• [WHAT YOU WILL DO] Below are the records; how many of their lines contain "size"? Reply only with that figure.

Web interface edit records
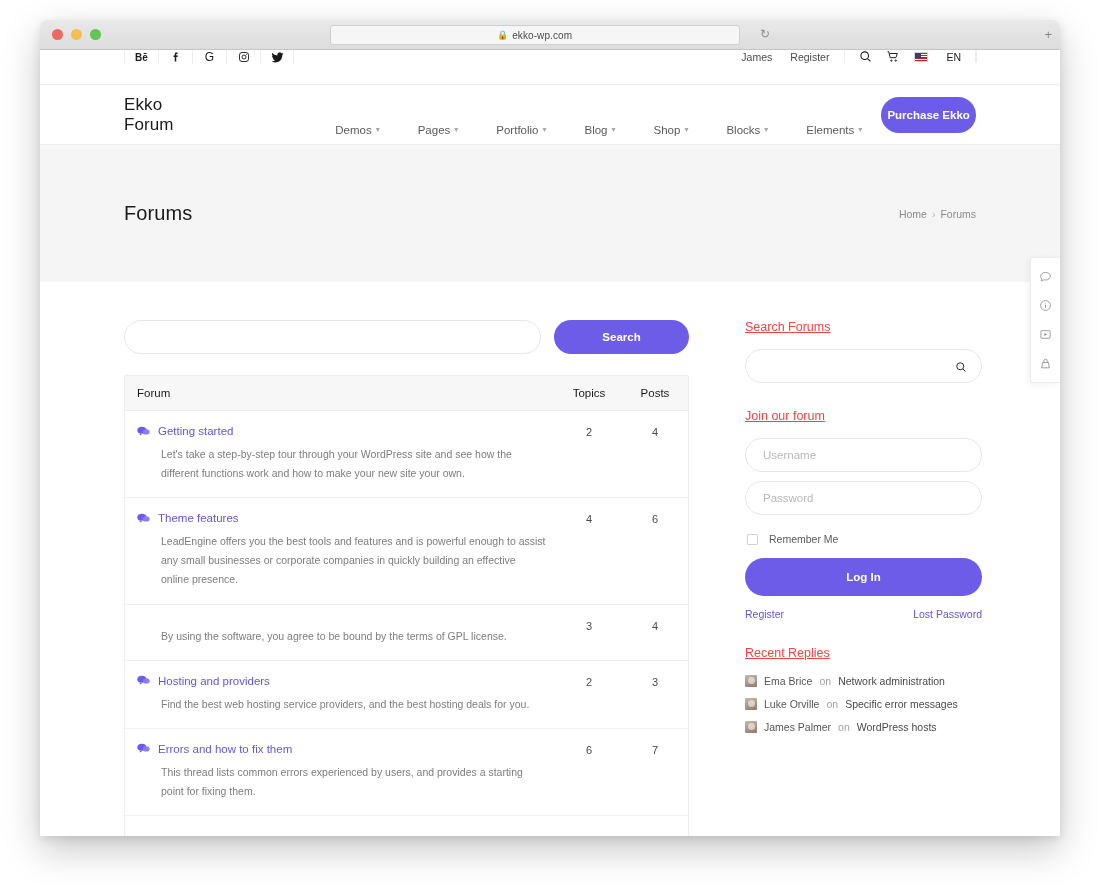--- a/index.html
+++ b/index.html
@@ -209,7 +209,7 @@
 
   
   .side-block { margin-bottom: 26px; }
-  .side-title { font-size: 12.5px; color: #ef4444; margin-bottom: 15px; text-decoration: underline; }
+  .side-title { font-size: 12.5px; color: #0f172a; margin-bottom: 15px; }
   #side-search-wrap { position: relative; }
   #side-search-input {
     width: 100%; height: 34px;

• [EXERCISE OUTPUT] 2